## Work item:
Type out the lines below exactly, pictures excluded.

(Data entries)

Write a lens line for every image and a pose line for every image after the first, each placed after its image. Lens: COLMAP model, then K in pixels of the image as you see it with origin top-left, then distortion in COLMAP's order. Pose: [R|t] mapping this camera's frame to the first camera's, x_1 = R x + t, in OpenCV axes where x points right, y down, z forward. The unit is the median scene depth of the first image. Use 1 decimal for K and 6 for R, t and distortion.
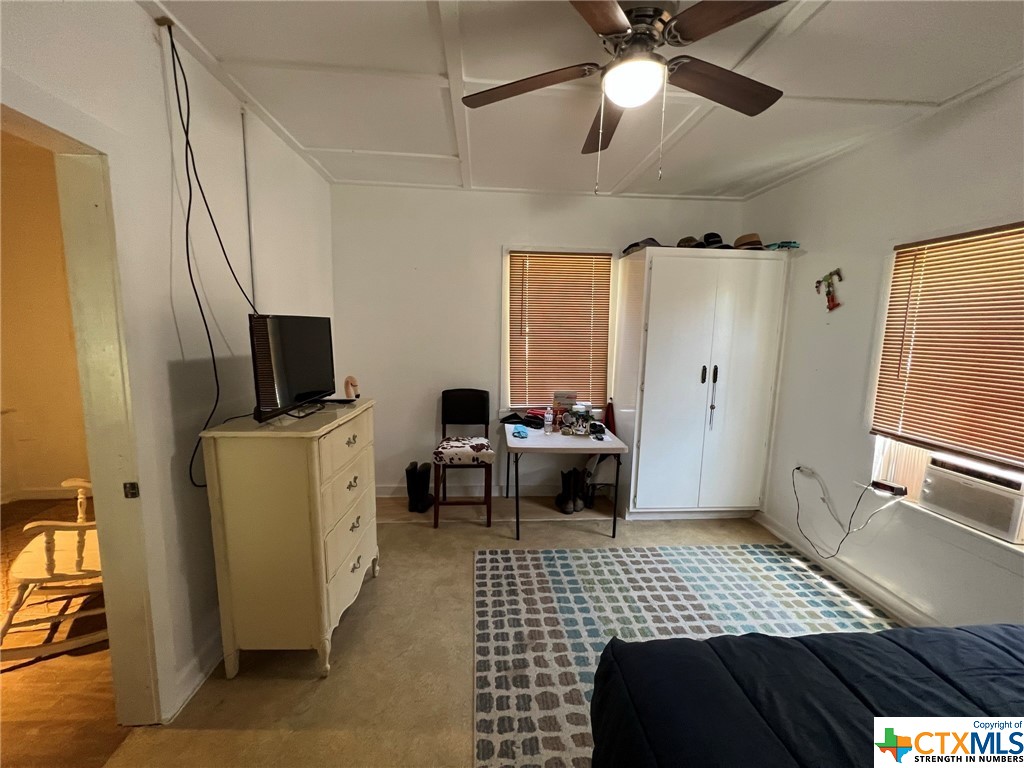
lens RADIAL K [[411.5, 0, 512.9], [0, 411.5, 387.3], [0, 0, 1]] dist [-0.000704, 0.000968]
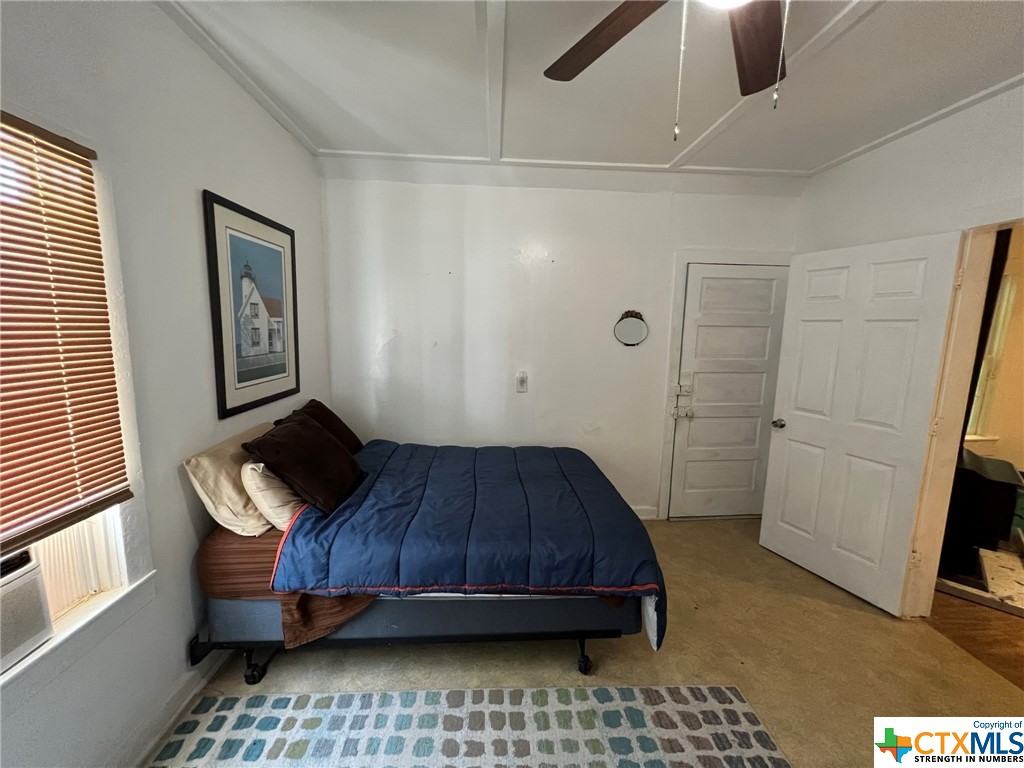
lens RADIAL K [[411.5, 0, 513.1], [0, 411.5, 381.8], [0, 0, 1]] dist [-0.000704, 0.000968]
pose [[-0.998819, -0.042812, 0.022970, 0.437079], [-0.035009, 0.962019, 0.270727, -0.188951], [-0.033688, 0.269603, -0.962382, 1.334231]]
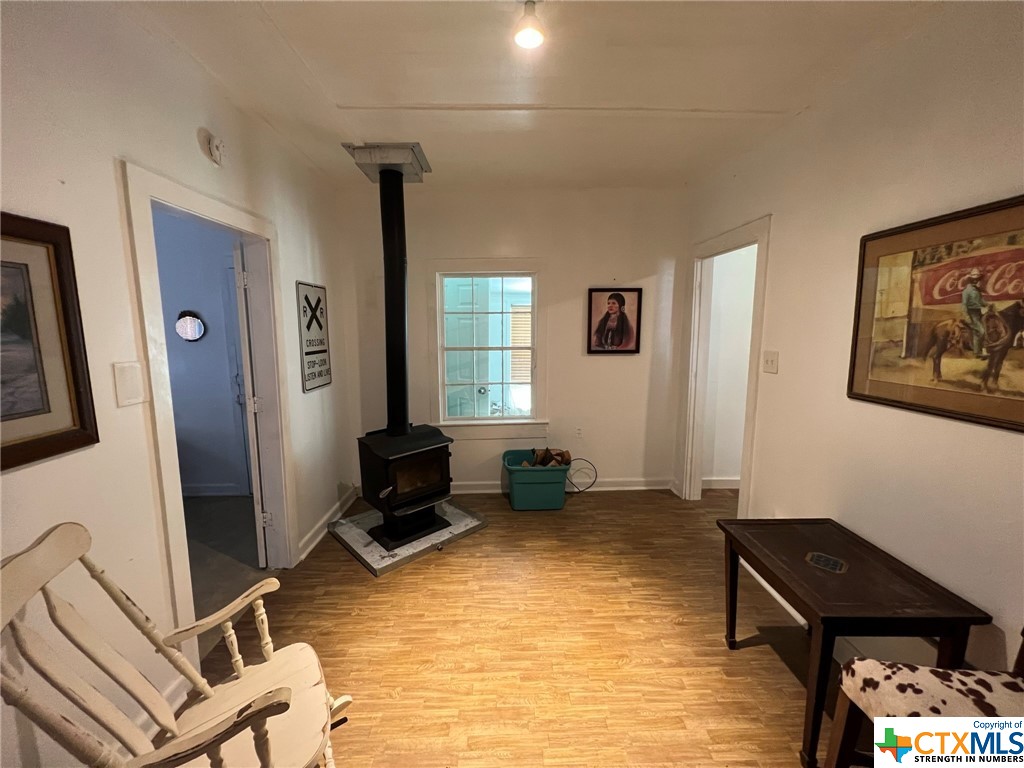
lens RADIAL K [[411.5, 0, 510.0], [0, 411.5, 378.9], [0, 0, 1]] dist [-0.000704, 0.000968]
pose [[-0.997631, -0.031880, 0.060959, -1.476369], [-0.014561, 0.963918, 0.265800, -0.251684], [-0.067233, 0.264283, -0.962099, 1.449961]]
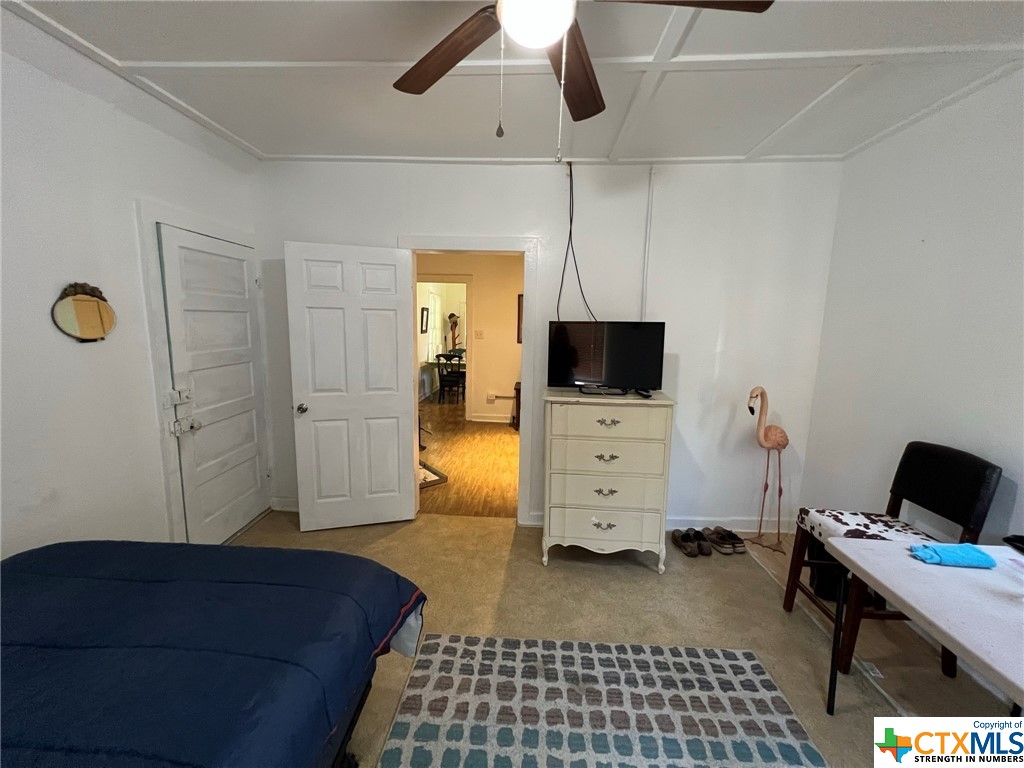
lens RADIAL K [[411.5, 0, 506.2], [0, 411.5, 381.6], [0, 0, 1]] dist [-0.000704, 0.000968]
pose [[-0.136897, 0.119252, -0.983381, 0.848159], [-0.162583, 0.976560, 0.141058, -0.112225], [0.977152, 0.179191, -0.114300, 0.832762]]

## Response for this exercise:
Write a lens line for every image and a pose line for every image after the first, each placed after its image. Lens: COLMAP model, then K in pixels of the image as you see it with origin top-left, then distortion in COLMAP's order. Pose: [R|t] mapping this camera's frame to the first camera's, x_1 = R x + t, in OpenCV axes where x points right, y down, z forward. The unit is the median scene depth of the first image. Use 1 decimal for K and 6 for R, t and distortion.
lens RADIAL K [[411.5, 0, 512.9], [0, 411.5, 387.3], [0, 0, 1]] dist [-0.000704, 0.000968]
lens RADIAL K [[411.5, 0, 513.1], [0, 411.5, 381.8], [0, 0, 1]] dist [-0.000704, 0.000968]
pose [[-0.998819, -0.042812, 0.022970, 0.437079], [-0.035009, 0.962019, 0.270727, -0.188951], [-0.033688, 0.269603, -0.962382, 1.334231]]
lens RADIAL K [[411.5, 0, 510.0], [0, 411.5, 378.9], [0, 0, 1]] dist [-0.000704, 0.000968]
pose [[-0.997631, -0.031880, 0.060959, -1.476369], [-0.014561, 0.963918, 0.265800, -0.251684], [-0.067233, 0.264283, -0.962099, 1.449961]]
lens RADIAL K [[411.5, 0, 506.2], [0, 411.5, 381.6], [0, 0, 1]] dist [-0.000704, 0.000968]
pose [[-0.136897, 0.119252, -0.983381, 0.848159], [-0.162583, 0.976560, 0.141058, -0.112225], [0.977152, 0.179191, -0.114300, 0.832762]]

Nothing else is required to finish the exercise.